Did Barack Obama Rape a Kitten?
Fifteen cats were sighted near the White House this afternoon. A reader reports that allegations may have surfaced concerning the president’s rapage of felines. Calls to the White House have gone unanswered.
Before you question my reporting ethics, let me remind you how much you paid to read this blog. Yeah, you’re not the customer and I owe you nothing. The real customers here are my paid advertisers, and they want impressions to place their ads against. They rarely make a qualitative judgment about what content their ads appear next to.
Here:
TechCrunch, Forbes, Buzzfeed, Re/code. They all rely on advertisers for revenue, which means that their sole purpose in life is not to inform, but to linkbait. The Financial Times features ads for Cartier watches and chartered jets; its articles are crafted to bait rich people. TechCrunch runs ads for cloud services. Huffington Post displays ads for Seven Weird Tricks to Reduce Belly Fat.
Ryan Holiday ran the PR campaign for Tucker Max. Tucker Max was an average 20-something with a mediocre book and a terrible movie, until Holiday instigated a bunch of media coverage based on fabricated events. If you’ve ever heard of Tucker Max, you can thank Ryan Holiday.
This is a summary of Holiday’s book on media manipulation. I present his tactics out of order because I think it makes more sense this way.
-
9. Make stuff up. Everyone else does. Bloggers (by which I mean writers on any ad-supported publication – I don’t think Buzzfeed or TechCrunch posts count as “journalism”) get paid by the pageviews generated from each post. A Gawker writer churns out 12 posts a day and makes an average of $8 per post. Nobody has time to research 12 articles a day. They don’t even have time to write 12 articles a day — most of it’s plagiarized.
9.5. News trickles up. TechCrunch might not report something that an anonymous tipster sends in, but they’ll copy something that was reported by the San Mateo Daily Journal. And the San Mateo Daily will report a story from a random email, because they’re a crappy local paper.
Ryan Holiday emailed a bunch of local news reporters around the country pretending to be a college student staging a feminist protest against Tucker Max’s movie. National news reporters picked up the story that protests were being organized on college campuses around the country. Then college students began staging real protests.
2. Feed the sources that reporters use. Push press releases onto PRWeb.

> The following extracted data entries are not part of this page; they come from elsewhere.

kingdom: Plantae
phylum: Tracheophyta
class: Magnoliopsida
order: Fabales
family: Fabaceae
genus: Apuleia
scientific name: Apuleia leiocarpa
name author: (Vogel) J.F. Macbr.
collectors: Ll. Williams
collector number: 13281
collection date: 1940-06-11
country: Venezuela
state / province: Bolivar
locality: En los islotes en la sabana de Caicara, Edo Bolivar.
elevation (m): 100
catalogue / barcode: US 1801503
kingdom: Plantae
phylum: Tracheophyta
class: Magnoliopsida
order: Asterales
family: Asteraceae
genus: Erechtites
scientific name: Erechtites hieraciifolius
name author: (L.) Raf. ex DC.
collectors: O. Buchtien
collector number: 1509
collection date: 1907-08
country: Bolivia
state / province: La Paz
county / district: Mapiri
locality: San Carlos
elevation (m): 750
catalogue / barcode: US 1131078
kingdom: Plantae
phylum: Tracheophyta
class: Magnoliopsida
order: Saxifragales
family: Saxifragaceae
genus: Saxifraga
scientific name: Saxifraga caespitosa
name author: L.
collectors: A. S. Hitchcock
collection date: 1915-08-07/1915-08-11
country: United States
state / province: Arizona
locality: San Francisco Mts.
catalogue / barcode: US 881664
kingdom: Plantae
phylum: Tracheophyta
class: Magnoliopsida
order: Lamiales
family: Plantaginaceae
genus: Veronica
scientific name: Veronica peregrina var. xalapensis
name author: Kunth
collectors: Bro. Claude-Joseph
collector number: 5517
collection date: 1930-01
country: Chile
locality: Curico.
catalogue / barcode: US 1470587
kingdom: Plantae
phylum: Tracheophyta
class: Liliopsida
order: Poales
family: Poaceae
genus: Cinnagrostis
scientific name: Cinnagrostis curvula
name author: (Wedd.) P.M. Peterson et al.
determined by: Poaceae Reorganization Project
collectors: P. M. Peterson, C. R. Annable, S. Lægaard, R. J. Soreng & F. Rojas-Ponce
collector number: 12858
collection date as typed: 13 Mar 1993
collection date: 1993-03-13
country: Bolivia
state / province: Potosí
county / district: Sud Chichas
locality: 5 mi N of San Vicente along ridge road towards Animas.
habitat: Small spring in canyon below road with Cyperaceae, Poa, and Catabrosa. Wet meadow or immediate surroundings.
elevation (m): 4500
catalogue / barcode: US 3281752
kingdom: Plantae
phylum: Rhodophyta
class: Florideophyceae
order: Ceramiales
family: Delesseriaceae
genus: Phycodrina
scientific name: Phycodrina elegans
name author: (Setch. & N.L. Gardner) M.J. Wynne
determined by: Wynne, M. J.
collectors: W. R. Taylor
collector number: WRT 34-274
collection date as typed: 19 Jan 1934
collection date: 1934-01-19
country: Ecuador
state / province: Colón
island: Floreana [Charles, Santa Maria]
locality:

It costs $99, and PRWeb is automatically syndicated by Associated Press and fed into Google News. Pretend to be an expert by answering questions on HelpaReporter.
3. Stuff that makes people angry spreads the fastest. If you can’t come up with something divisive, try something shocking.
4. Be evasive and misleading. Start a petition titled “Stop Marc Andreessen from Using LP Funds to Pay for Illicit Affairs” and tell local news. Let writers report the most sensational angle they can find.
8. Make sure the story is simple enough to fit within 100 words. Nick Denton, founder of Gawker, says the ideal Gawker post is 100 words, 200 max.
5. RSS is dead. Nobody subscribes to anything, so blogs care less about their reputation than they do about creating viral posts. News spreads through Twitter, not RSS feeds.
6. People tweet headlines. Make it controversial and throw in big names for SEO. News bloggers don’t expect the tipster to write the headline for them, but hint at it in the tip.
7. Buy traffic for your article. Use StumbleUpon or Outbrain, show these news sites that your story is a reliable traffic draw so they will write follow-on stories in the future.
1. If you are looking for positive PR, bribe bloggers. Send them product samples, swag, whatever. They’re poor and can’t afford nice things.
So did the president rape a kitten? I don’t know, whatever. We’ll have more details as the story develops.